The founding of the law department came two years after the establishment of Harvard's first endowed professorship in law, funded by a bequest from the estate of wealthy slave-owner Isaac Royall Jr., in 1817. Royall left roughly 1,000 acres of land in Massachusetts to Harvard when he died in exile in Nova Scotia, where he fled to as a Loyalist during the American Revolution, in 1781, "to be appropriated towards the endowing a Professor of Laws ... or a Professor of Physick and Anatomy, whichever the said overseers and Corporation [of the college] shall judge to be best." The value of the land, when fully liquidated in 1809, was $2,938; the Harvard Corporation allocated $400 from the income generated by those funds to create the Royall Professorship of Law in 1815. The Royalls were so involved in the slave trade, that "the labor of slaves underwrote the teaching of law in Cambridge." The dean of the law school traditionally held the Royall chair; deans Elena Kagan and Martha Minow declined the Royall chair due to its origins in the proceeds of slavery.

The Royall family's coat of arms, which shows three stacked wheat sheaves on a blue background, was adopted as part of the law school's arms in 1936, topped with the university's motto (Veritas, Latin for 'truth').  Until the school began investigating its connections with slavery in the 2010s, most alumni and faculty at the time were unaware of the origins of the arms.

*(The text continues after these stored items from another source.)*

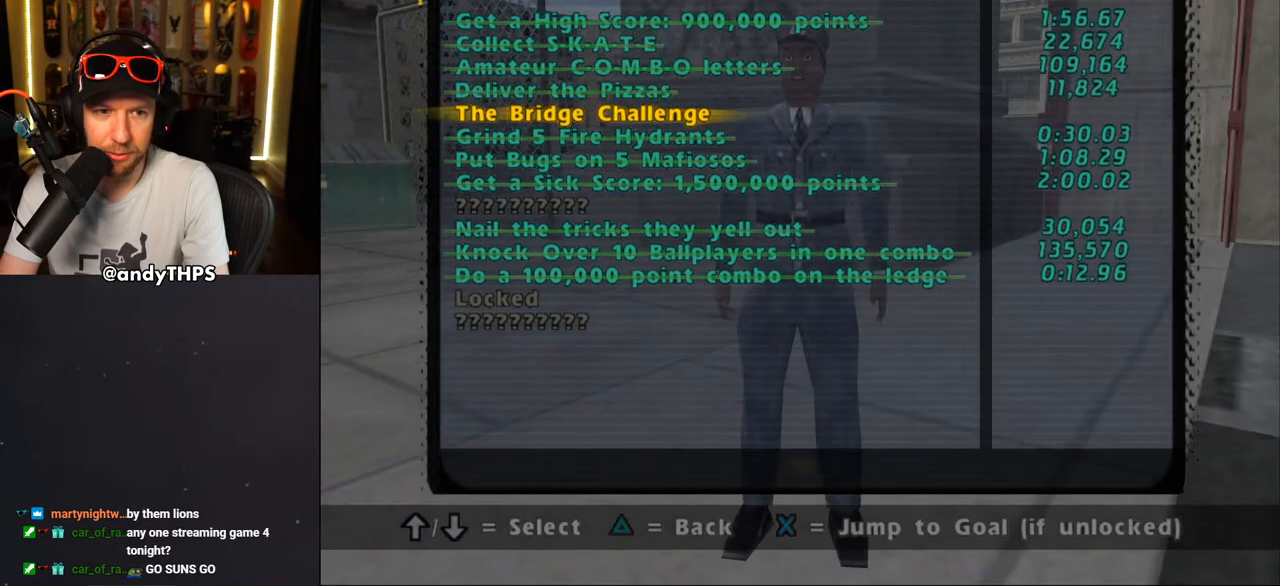
{"buttons": ["DPAD_DOWN"], "left_stick": "center", "right_stick": "center", "events": [[17, "DPAD_DOWN", "up"], [100, "DPAD_DOWN", "down"], [150, "DPAD_DOWN", "up"], [233, "DPAD_DOWN", "down"], [333, "DPAD_DOWN", "up"], [500, "DPAD_DOWN", "down"]]}
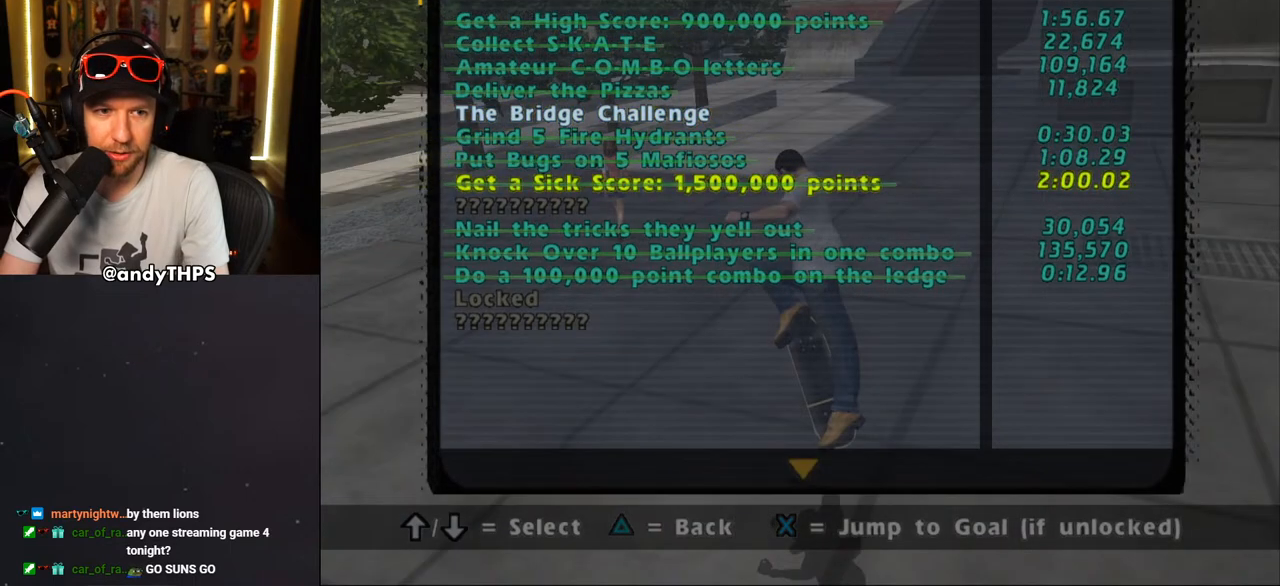
{"buttons": [], "left_stick": "center", "right_stick": "center", "events": [[100, "DPAD_DOWN", "up"]]}
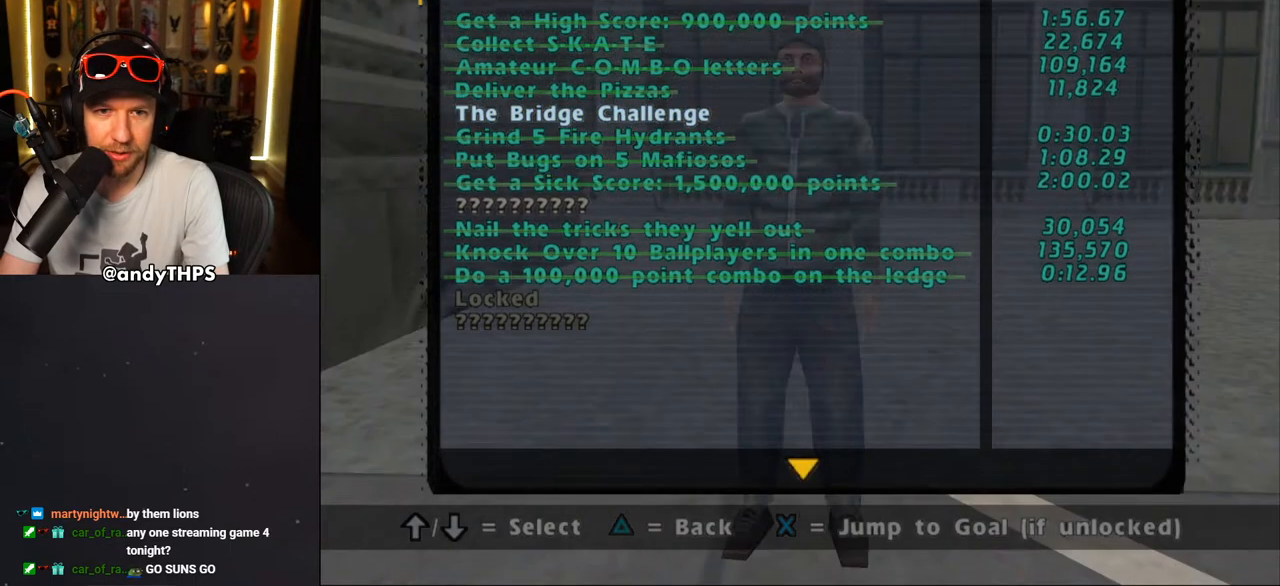
{"buttons": [], "left_stick": "center", "right_stick": "center", "events": []}
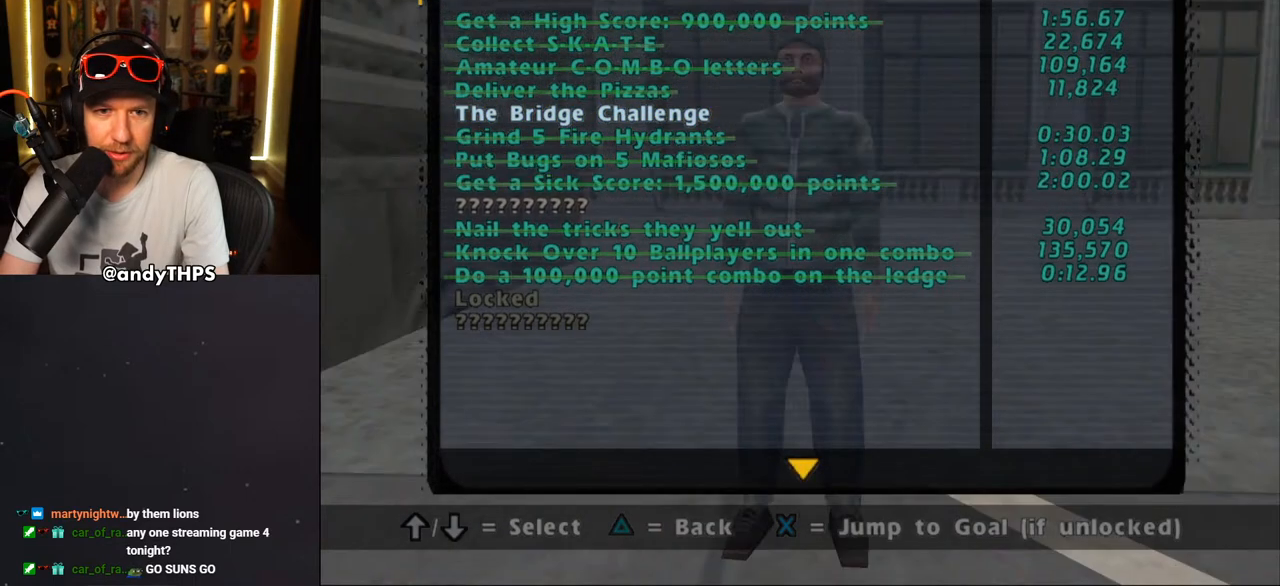
{"buttons": [], "left_stick": "center", "right_stick": "left", "events": [[467, "right_stick", "left"]]}
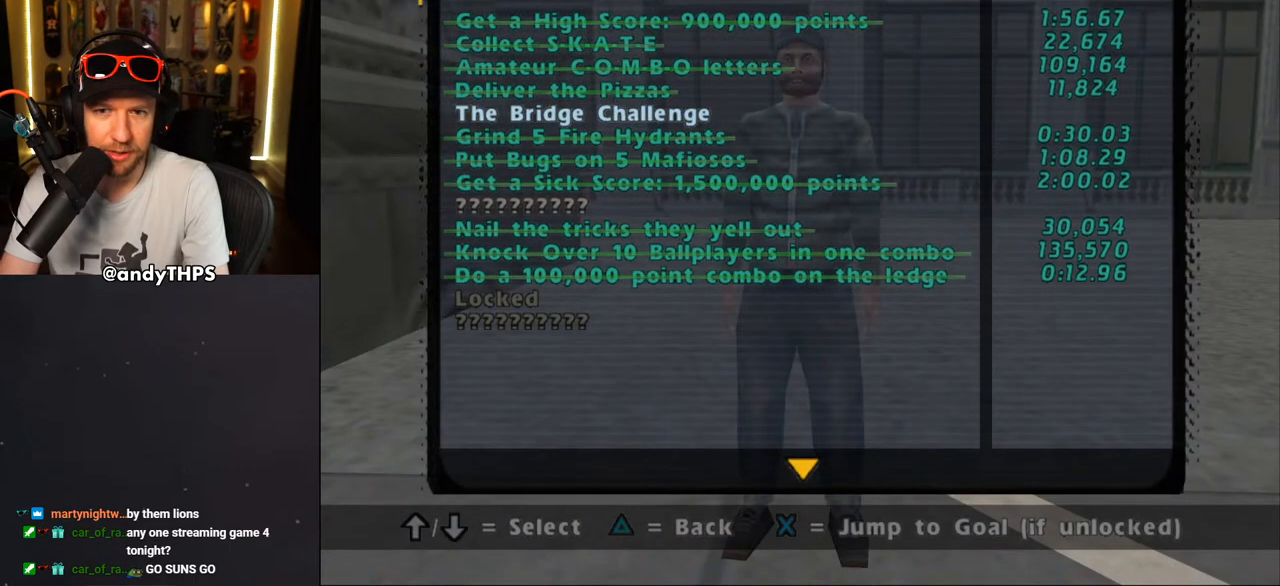
{"buttons": [], "left_stick": "center", "right_stick": "center", "events": [[267, "right_stick", "center"]]}
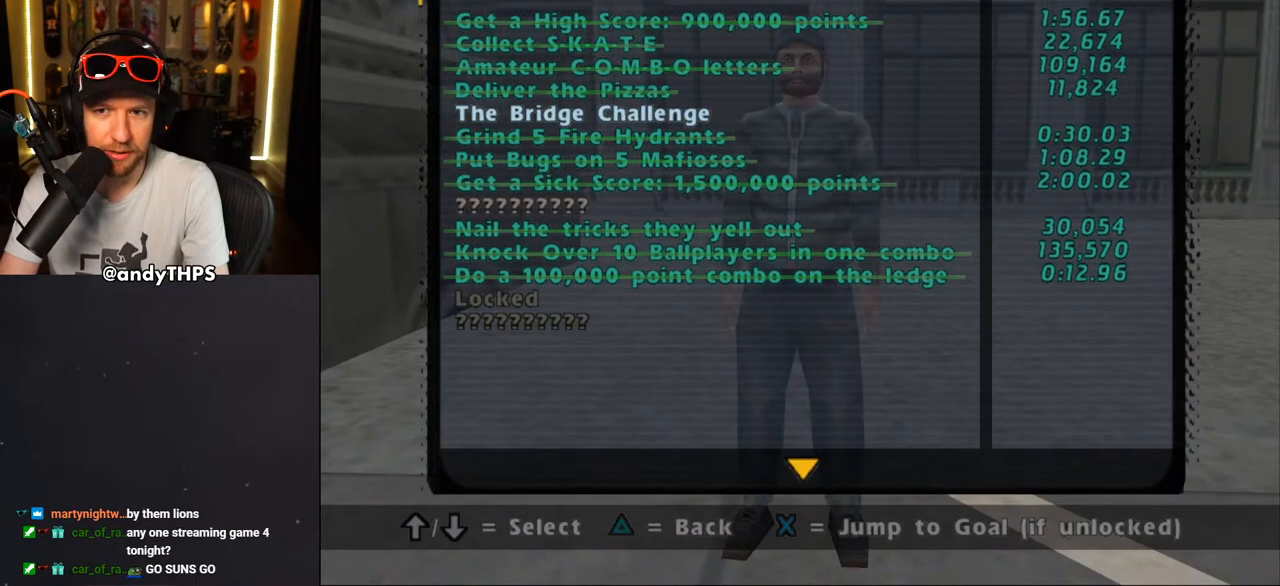
{"buttons": [], "left_stick": "center", "right_stick": "center", "events": []}
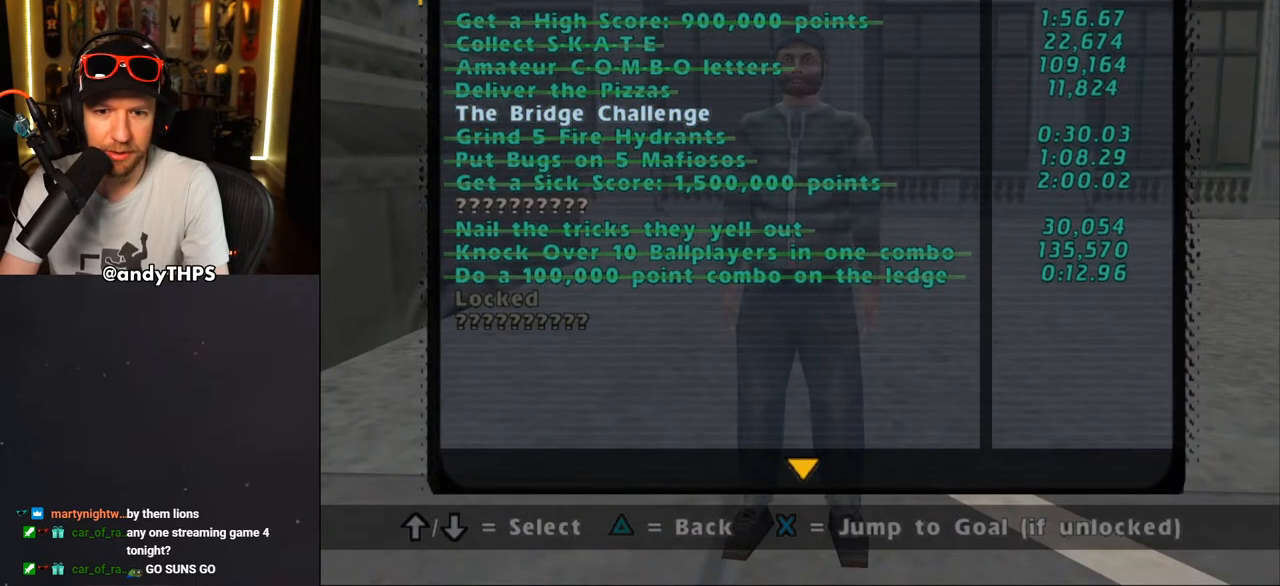
{"buttons": [], "left_stick": "center", "right_stick": "center", "events": []}
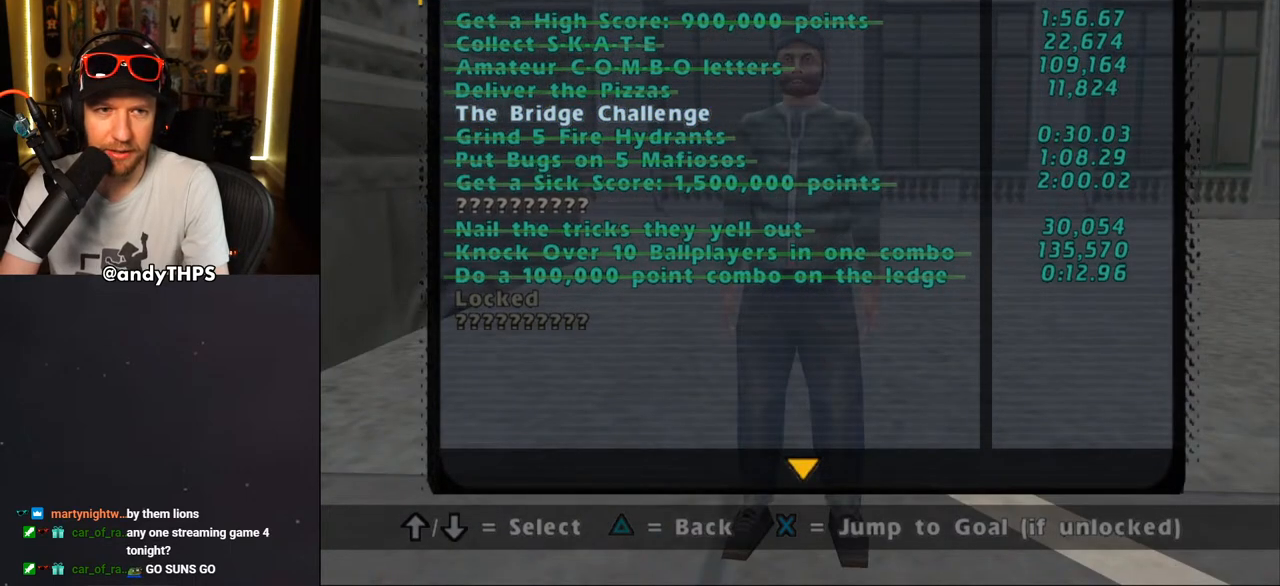
{"buttons": [], "left_stick": "center", "right_stick": "center", "events": []}
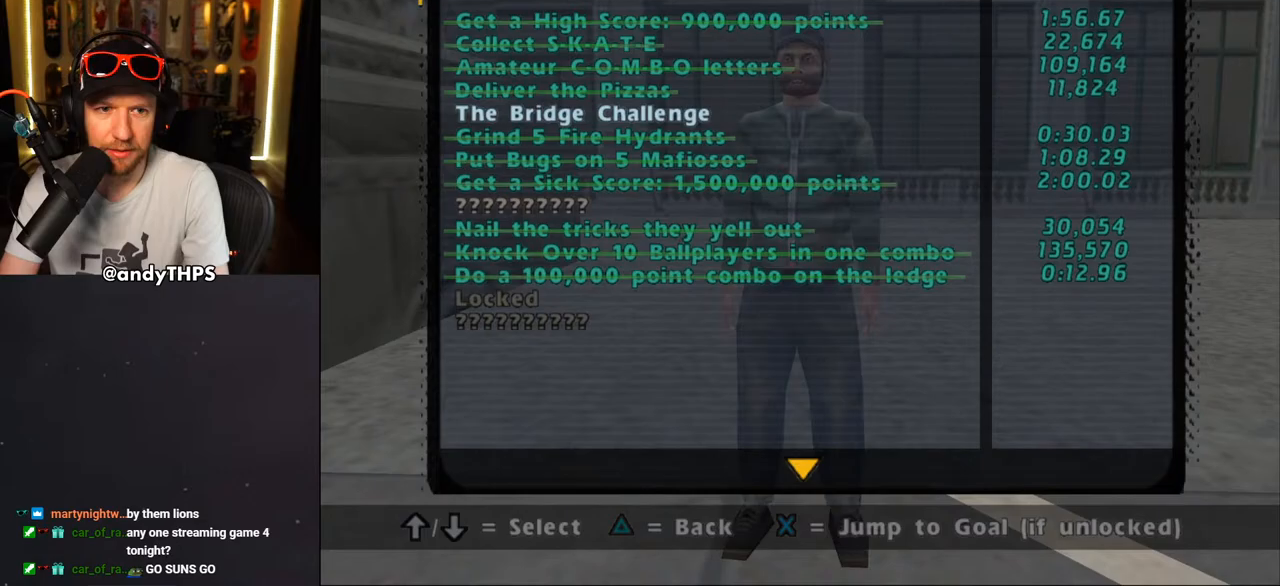
{"buttons": ["TRIANGLE"], "left_stick": "center", "right_stick": "center", "events": [[117, "TRIANGLE", "down"], [283, "TRIANGLE", "up"], [500, "TRIANGLE", "down"]]}
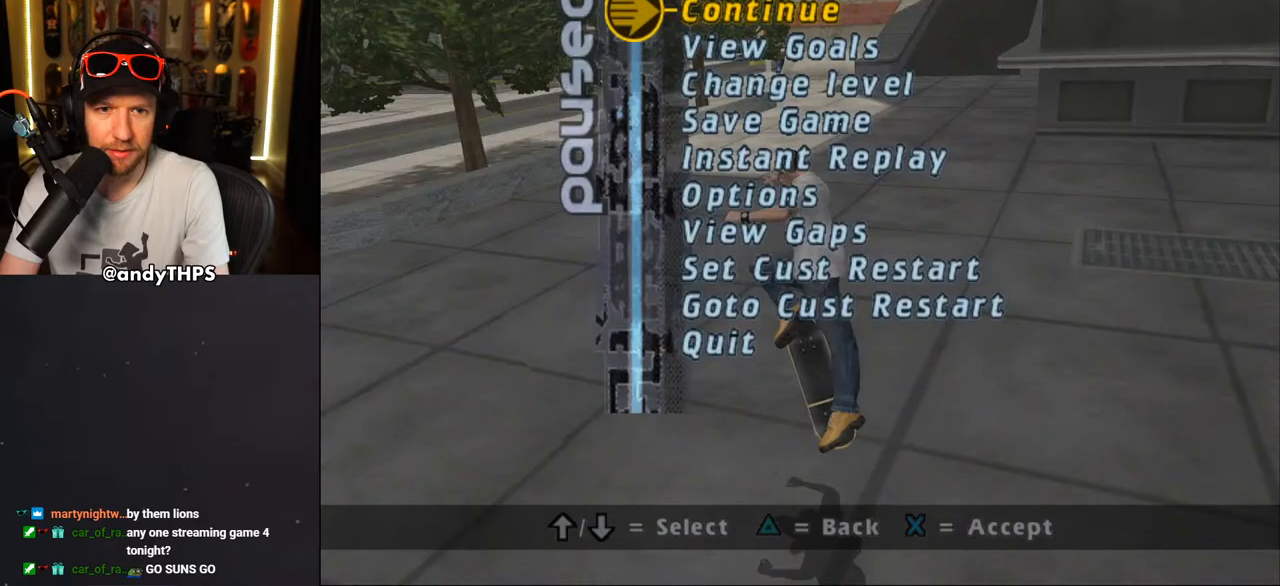
{"buttons": [], "left_stick": "center", "right_stick": "center", "events": [[167, "TRIANGLE", "up"]]}
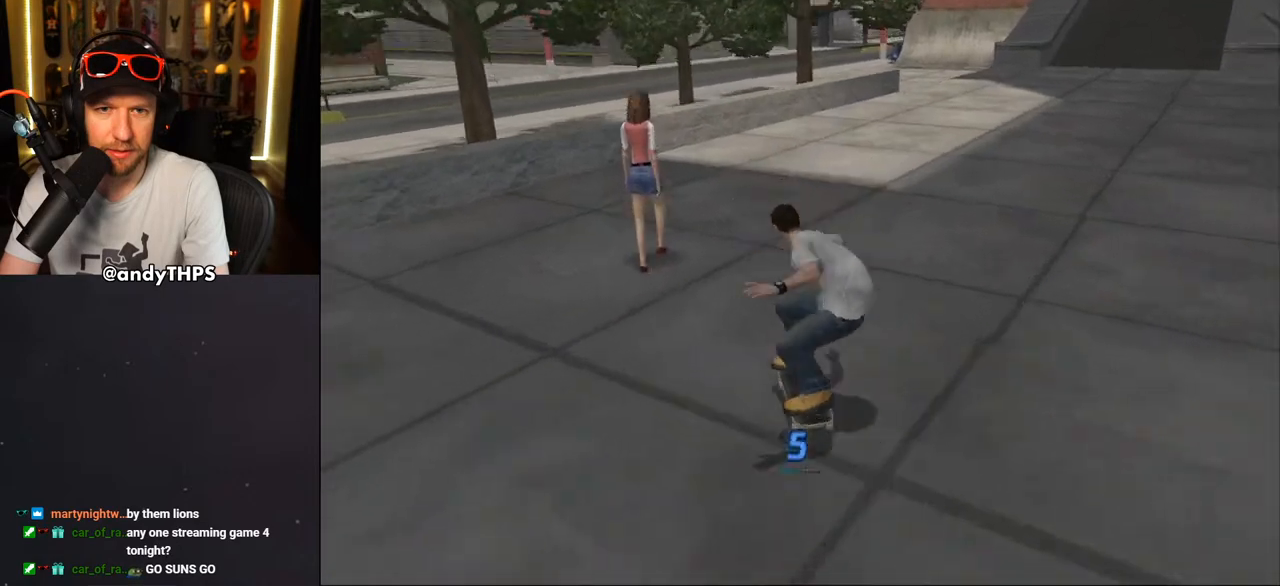
{"buttons": [], "left_stick": "center", "right_stick": "center", "events": [[17, "CROSS", "down"], [183, "DPAD_LEFT", "down"], [217, "DPAD_DOWN", "down"], [433, "CROSS", "up"], [433, "DPAD_DOWN", "up"], [467, "DPAD_LEFT", "up"]]}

In March 2016, following requests by students, the school decided to remove the emblem because of its association with slavery. In November 2019, Harvard announced that a working group had been tasked to develop a new emblem. In August 2021, the new Harvard Law School emblem was introduced.

Royall's Medford estate, the Isaac Royall House, is now a museum which features the only remaining slave quarters in the northeast United States. In 2019, the government of Antigua and Barbuda requested reparations from Harvard Law School on the ground that it benefitted from Royall's enslavement of people in the country.

Growth and the Langdell curriculum
By 1827, the school, with one faculty member, was struggling. Nathan Dane, a prominent alumnus of the college, then endowed the Dane Professorship of Law, insisting that it be given to then Supreme Court Justice Joseph Story. For a while, the school was called "Dane Law School."  In 1829, John H. Ashmun, son of Eli Porter Ashmun and brother of George Ashmun, accepted a professorship and closed his Northampton Law School, with many of his students following him to Harvard. Story's belief in the need for an elite law school based on merit and dedicated to public service helped build the school's reputation at the time, although the contours of these beliefs have not been consistent throughout its history. Enrollment remained low through the 19th century as university legal education was considered to be of little added benefit to apprenticeships in legal practice.  After first trying lowered admissions standards, in 1848 HLS eliminated admissions requirements entirely.  In 1869, HLS also eliminated examination requirements.

In the 1870s, under Dean Christopher Columbus Langdell, HLS introduced what has become the standard first-year curriculum for American law schools – including classes in contracts, property, torts, criminal law, and civil procedure. At Harvard, Langdell also developed the case method of teaching law, now the dominant pedagogical model at U.S. law schools.  Langdell's notion that law could be studied as a "science" gave university legal education a reason for being distinct from vocational preparation. Critics at first defended the old lecture method because it was faster and cheaper and made fewer demands on faculty and students. Advocates said the case method had a sounder theoretical basis in scientific research and the inductive method. Langdell's graduates became leading professors at other law schools where they introduced the case method. The method was facilitated by casebooks. From its founding in 1900, the Association of American Law Schools promoted the case method in law schools that sought accreditation.

20th century
During the 20th century, Harvard Law School was known for its competitiveness. For example, Bob Berring called it "a samurai ring where you can test your swordsmanship against the swordsmanship of the strongest intellectual warriors from around the nation." When Langdell developed the original law school curriculum, Harvard President Charles Eliot told him to make it "hard and long." An urban legend holds that incoming students are told to "Look to your left, look to your right, because one of you won't be here by the end of the year." Scott Turow's memoir One L and John Jay Osborn's novel The Paper Chase describe such an environment. Trailing many of its peers, Harvard Law did not admit women as students until 1950, for the class of 1953.

Eleanor Kerlow's book Poisoned Ivy: How Egos, Ideology, and Power Politics Almost Ruined Harvard Law School criticized the school for a 1980s political dispute between newer and older faculty members over accusations of insensitivity to minority and feminist issues. Divisiveness over such issues as political correctness lent the school the title "Beirut on the Charles."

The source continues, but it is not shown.